Machine-readable hardware designs
* * *
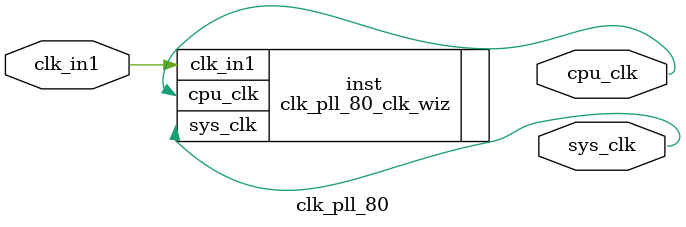
<source format=v>


`timescale 1ps/1ps

(* CORE_GENERATION_INFO = "clk_pll_80,clk_wiz_v6_0_4_0_0,{component_name=clk_pll_80,use_phase_alignment=true,use_min_o_jitter=false,use_max_i_jitter=false,use_dyn_phase_shift=false,use_inclk_switchover=false,use_dyn_reconfig=false,enable_axi=0,feedback_source=FDBK_AUTO,PRIMITIVE=PLL,num_out_clk=2,clkin1_period=10.000,clkin2_period=10.000,use_power_down=false,use_reset=false,use_locked=false,use_inclk_stopped=false,feedback_type=SINGLE,CLOCK_MGR_TYPE=NA,manual_override=false}" *)

module clk_pll_80 
 (
  // Clock out ports
  output        cpu_clk,
  output        sys_clk,
 // Clock in ports
  input         clk_in1
 );

  clk_pll_80_clk_wiz inst
  (
  // Clock out ports  
  .cpu_clk(cpu_clk),
  .sys_clk(sys_clk),
 // Clock in ports
  .clk_in1(clk_in1)
  );

endmodule

</source>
* * *
What is expected
Each record should appear again exactly as it stands, with no picture included.

The answer
<source format=v>


`timescale 1ps/1ps

(* CORE_GENERATION_INFO = "clk_pll_80,clk_wiz_v6_0_4_0_0,{component_name=clk_pll_80,use_phase_alignment=true,use_min_o_jitter=false,use_max_i_jitter=false,use_dyn_phase_shift=false,use_inclk_switchover=false,use_dyn_reconfig=false,enable_axi=0,feedback_source=FDBK_AUTO,PRIMITIVE=PLL,num_out_clk=2,clkin1_period=10.000,clkin2_period=10.000,use_power_down=false,use_reset=false,use_locked=false,use_inclk_stopped=false,feedback_type=SINGLE,CLOCK_MGR_TYPE=NA,manual_override=false}" *)

module clk_pll_80 
 (
  // Clock out ports
  output        cpu_clk,
  output        sys_clk,
 // Clock in ports
  input         clk_in1
 );

  clk_pll_80_clk_wiz inst
  (
  // Clock out ports  
  .cpu_clk(cpu_clk),
  .sys_clk(sys_clk),
 // Clock in ports
  .clk_in1(clk_in1)
  );

endmodule

</source>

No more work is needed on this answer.